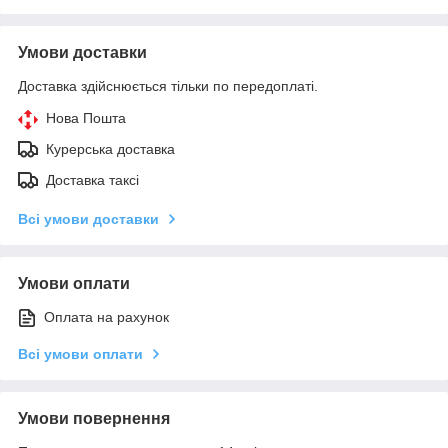
Умови доставки
Доставка здійснюється тільки по передоплаті.
Нова Пошта
Курерська доставка
Доставка таксі
Всі умови доставки
Умови оплати
Оплата на рахунок
Всі умови оплати
Умови повернення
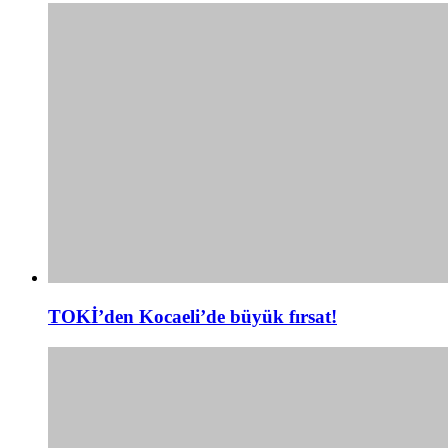
TOKİ’den Kocaeli’de büyük fırsat!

--- Work instructions ---
Hand back the data above exactly, with no images.

--- Response to this exercise ---
Умови доставки
Доставка здійснюється тільки по передоплаті.
Нова Пошта
Курерська доставка
Доставка таксі
Всі умови доставки
Умови оплати
Оплата на рахунок
Всі умови оплати
Умови повернення
TOKİ’den Kocaeli’de büyük fırsat!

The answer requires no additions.